Directory Structure:

<Working directory>
./run_analysis.R
./UCI HAR Dataset/
./UCI HAR Dataset/features.txt
./UCI HAR Dataset/activity_labels.txt
./UCI HAR Dataset/test/subject_test.txt
./UCI HAR Dataset/test/X_test.txt
./UCI HAR Dataset/test/y_test.txt
./UCI HAR Dataset/train/subject_train.txt
./UCI HAR Dataset/train/X_train.txt
./UCI HAR Dataset/train/y_train.txt

Run Project:

  • After setting up the project, run the following command at R command prompt "source('./run_analysis.R')" in the R working directory.
  • The script will load the information from the features.txt, activity_info.txt and the files from test and train folders in the dataset
  • The feature names in features.txt is not in a user friendly format. So the script will clean the names using more descriptive column names
  • The script will the load all activity names into a variable
  • Test data is then loaded and combined to prepare a summary_test object
  • Train data is loaded and combined to a summary_train object
  • The script will combine both the test data and training data
  • Script will merge the data with the activity names so that we can use activity names instead of activity ids
  • After the full merged data is prepared, script will then extract all mean and std columns to another dataset
  • A tidy data is then prepared with the mean of each of the observations per subject and per activity name
  • The tidy data is then saved to an external file called "TidyData.txt"
  • Script will print the first 5 lines of the tidy data as a sample.

Output:

  • A file "TidyData.txt" is saved in the working directory with the tidy data
  • The first 5 lines of tidy data are displayed at the command prompt

Citations:

Use of this dataset in publications must be acknowledged by referencing the following publication [1]
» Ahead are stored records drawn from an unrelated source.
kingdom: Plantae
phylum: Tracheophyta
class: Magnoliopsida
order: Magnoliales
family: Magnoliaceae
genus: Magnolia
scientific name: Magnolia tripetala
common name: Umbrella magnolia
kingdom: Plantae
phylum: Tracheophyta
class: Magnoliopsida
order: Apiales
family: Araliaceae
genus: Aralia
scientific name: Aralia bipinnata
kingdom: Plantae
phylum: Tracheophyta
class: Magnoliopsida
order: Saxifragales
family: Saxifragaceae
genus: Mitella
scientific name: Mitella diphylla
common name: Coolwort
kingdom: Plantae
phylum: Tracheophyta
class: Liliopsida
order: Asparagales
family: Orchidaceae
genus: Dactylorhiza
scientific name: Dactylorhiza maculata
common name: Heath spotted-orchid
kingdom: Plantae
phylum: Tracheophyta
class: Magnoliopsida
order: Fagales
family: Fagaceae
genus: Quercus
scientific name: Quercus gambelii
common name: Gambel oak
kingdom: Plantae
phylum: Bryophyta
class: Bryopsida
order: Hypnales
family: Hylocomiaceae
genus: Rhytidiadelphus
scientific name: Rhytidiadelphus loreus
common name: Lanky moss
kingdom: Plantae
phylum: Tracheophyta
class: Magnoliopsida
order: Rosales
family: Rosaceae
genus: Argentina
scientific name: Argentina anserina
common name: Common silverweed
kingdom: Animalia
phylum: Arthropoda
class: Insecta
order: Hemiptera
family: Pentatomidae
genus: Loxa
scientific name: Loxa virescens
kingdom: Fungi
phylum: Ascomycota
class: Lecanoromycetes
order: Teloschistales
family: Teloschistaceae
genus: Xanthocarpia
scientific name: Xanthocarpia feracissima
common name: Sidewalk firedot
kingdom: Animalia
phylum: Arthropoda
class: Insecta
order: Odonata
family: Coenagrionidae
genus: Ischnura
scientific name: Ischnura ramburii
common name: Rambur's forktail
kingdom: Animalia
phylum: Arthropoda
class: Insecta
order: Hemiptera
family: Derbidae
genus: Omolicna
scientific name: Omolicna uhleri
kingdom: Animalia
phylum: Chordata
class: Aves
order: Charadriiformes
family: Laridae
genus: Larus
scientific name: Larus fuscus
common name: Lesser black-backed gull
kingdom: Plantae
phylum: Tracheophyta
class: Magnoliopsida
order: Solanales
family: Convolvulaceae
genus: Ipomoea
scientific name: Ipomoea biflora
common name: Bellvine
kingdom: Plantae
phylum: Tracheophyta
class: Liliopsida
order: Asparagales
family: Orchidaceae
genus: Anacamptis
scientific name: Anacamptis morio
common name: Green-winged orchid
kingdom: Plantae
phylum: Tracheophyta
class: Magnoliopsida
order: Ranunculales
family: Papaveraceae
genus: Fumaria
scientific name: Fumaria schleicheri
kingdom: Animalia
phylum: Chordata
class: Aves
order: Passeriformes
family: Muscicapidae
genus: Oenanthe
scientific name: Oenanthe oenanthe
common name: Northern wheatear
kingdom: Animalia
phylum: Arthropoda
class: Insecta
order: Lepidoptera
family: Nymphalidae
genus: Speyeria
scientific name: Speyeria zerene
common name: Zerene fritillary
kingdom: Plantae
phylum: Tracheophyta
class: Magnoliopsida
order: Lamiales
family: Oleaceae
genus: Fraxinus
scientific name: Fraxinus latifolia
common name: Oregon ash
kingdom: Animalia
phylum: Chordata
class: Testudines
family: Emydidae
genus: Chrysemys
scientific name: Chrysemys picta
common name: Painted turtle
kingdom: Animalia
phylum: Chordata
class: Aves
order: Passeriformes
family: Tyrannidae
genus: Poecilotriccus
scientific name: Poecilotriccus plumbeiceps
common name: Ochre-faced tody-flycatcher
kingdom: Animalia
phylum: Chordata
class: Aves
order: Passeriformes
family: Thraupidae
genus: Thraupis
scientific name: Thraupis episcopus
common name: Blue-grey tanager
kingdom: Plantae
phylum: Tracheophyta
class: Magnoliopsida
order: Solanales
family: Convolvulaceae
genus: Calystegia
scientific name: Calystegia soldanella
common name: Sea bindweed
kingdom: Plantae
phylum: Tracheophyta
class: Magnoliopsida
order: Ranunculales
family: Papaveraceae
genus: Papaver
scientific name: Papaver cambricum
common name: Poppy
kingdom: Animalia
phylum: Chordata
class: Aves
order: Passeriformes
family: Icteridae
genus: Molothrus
[1] Davide Anguita, Alessandro Ghio, Luca Oneto, Xavier Parra and Jorge L. Reyes-Ortiz. Human Activity Recognition on Smartphones using a Multiclass Hardware-Friendly Support Vector Machine. International Workshop of Ambient Assisted Living (IWAAL 2012). Vitoria-Gasteiz, Spain. Dec 2012

This dataset is distributed AS-IS and no responsibility implied or explicit can be addressed to the authors or their institutions for its use or misuse. Any commercial use is prohibited.

Jorge L. Reyes-Ortiz, Alessandro Ghio, Luca Oneto, Davide Anguita. November 2012.